Aim of the task – Reproduce word for word the stretch from the start of the entries through the line containing "проект появился несколько".

Entries supplied –

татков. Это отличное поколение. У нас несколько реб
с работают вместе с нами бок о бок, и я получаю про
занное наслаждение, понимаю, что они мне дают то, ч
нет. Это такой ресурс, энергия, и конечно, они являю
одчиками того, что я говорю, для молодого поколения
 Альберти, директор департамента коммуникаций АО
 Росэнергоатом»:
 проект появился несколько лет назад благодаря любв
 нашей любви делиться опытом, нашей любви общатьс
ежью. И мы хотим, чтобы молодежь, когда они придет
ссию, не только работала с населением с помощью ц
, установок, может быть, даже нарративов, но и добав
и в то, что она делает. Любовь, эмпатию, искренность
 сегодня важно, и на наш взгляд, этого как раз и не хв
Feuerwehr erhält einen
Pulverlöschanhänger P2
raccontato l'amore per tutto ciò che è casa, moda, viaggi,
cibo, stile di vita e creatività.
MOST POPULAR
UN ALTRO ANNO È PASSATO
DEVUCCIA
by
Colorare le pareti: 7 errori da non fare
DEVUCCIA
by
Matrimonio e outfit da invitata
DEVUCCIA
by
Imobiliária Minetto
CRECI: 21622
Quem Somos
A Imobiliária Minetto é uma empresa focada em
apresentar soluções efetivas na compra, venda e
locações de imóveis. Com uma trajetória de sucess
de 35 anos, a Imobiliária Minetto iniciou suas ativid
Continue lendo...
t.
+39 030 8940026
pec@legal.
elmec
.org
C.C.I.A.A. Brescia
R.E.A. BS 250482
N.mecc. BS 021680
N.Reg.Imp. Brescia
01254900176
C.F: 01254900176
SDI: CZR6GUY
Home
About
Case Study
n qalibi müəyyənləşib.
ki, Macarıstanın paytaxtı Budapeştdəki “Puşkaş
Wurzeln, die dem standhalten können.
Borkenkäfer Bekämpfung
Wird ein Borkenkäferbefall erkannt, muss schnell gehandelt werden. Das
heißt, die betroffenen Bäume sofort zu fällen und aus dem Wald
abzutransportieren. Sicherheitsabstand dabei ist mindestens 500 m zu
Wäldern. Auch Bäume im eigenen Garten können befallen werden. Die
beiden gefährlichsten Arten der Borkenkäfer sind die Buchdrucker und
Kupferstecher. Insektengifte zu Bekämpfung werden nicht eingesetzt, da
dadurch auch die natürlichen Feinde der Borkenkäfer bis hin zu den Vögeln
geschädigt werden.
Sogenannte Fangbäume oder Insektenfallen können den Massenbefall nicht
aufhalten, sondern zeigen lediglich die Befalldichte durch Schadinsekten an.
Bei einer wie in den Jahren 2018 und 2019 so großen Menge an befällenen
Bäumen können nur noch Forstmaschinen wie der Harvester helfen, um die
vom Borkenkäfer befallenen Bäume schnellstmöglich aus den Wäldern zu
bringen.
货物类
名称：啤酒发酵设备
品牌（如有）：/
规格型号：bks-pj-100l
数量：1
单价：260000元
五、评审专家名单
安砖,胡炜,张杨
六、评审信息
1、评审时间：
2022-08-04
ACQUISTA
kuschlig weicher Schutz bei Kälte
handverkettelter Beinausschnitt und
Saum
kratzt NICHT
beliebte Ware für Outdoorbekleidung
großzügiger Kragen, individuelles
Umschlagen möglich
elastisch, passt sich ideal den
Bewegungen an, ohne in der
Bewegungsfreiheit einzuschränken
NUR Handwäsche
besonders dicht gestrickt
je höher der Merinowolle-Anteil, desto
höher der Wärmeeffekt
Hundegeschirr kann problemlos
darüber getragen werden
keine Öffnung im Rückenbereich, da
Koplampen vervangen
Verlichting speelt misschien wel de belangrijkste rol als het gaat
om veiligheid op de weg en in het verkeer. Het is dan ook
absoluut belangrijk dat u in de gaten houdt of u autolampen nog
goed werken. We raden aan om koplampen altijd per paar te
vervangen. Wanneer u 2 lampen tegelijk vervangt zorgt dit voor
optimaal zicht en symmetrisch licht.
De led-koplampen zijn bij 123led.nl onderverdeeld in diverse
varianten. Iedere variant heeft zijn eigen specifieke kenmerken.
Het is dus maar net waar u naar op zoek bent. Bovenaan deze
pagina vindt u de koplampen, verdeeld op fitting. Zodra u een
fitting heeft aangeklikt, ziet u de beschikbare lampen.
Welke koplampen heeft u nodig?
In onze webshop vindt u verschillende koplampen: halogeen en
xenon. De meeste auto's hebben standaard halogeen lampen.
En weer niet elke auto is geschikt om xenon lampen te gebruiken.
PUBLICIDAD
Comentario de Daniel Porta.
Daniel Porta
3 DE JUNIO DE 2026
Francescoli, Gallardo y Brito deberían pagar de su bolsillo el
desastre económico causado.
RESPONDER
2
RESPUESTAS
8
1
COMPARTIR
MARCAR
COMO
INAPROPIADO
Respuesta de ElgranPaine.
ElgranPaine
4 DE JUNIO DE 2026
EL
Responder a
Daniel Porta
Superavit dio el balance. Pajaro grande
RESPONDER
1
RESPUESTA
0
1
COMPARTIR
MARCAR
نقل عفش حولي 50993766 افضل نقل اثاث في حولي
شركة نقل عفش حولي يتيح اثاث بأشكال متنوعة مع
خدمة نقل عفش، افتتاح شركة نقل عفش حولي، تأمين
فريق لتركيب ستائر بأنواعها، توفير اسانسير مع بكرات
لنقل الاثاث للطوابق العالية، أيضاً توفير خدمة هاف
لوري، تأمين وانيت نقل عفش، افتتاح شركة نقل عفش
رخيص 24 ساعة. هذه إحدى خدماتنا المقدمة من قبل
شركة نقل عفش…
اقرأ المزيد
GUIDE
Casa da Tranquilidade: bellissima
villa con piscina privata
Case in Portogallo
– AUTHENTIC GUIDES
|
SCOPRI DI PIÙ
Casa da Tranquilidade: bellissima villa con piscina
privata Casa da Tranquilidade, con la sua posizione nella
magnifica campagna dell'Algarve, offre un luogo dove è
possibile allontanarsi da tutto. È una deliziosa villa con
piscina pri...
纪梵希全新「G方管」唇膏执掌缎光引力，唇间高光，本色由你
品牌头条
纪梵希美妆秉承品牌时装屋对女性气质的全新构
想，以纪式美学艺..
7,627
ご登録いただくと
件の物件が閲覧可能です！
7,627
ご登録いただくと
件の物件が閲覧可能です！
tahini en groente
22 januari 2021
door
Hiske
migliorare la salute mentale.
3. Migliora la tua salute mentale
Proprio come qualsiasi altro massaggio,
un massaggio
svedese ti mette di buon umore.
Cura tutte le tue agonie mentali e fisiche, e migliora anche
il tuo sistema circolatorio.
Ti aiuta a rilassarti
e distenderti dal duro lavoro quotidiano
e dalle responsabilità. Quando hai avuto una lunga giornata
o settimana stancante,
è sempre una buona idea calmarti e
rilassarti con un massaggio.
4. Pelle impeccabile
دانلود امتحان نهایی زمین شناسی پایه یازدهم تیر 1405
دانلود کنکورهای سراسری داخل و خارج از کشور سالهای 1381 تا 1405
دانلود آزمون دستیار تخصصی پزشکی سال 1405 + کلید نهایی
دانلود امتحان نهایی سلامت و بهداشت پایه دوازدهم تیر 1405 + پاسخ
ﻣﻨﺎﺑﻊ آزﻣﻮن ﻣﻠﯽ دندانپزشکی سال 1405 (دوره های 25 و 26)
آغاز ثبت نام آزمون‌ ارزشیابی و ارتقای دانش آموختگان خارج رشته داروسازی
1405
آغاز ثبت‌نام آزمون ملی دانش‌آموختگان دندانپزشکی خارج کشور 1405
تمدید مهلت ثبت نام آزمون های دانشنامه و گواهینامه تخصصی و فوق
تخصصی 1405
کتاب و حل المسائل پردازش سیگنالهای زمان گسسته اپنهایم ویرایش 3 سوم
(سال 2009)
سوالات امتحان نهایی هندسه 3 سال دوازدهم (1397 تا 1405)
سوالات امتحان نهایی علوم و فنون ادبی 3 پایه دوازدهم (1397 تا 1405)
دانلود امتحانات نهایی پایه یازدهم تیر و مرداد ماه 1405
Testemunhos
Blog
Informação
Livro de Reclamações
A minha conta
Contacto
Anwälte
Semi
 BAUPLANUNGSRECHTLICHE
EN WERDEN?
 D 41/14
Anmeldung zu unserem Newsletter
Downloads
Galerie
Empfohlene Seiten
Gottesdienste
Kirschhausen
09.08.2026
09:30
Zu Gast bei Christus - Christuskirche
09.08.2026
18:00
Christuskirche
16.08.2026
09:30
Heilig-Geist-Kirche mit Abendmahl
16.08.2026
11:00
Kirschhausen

Output for this task –
татков. Это отличное поколение. У нас несколько реб
с работают вместе с нами бок о бок, и я получаю про
занное наслаждение, понимаю, что они мне дают то, ч
нет. Это такой ресурс, энергия, и конечно, они являю
одчиками того, что я говорю, для молодого поколения
 Альберти, директор департамента коммуникаций АО
 Росэнергоатом»:
 проект появился несколько лет назад благодаря любв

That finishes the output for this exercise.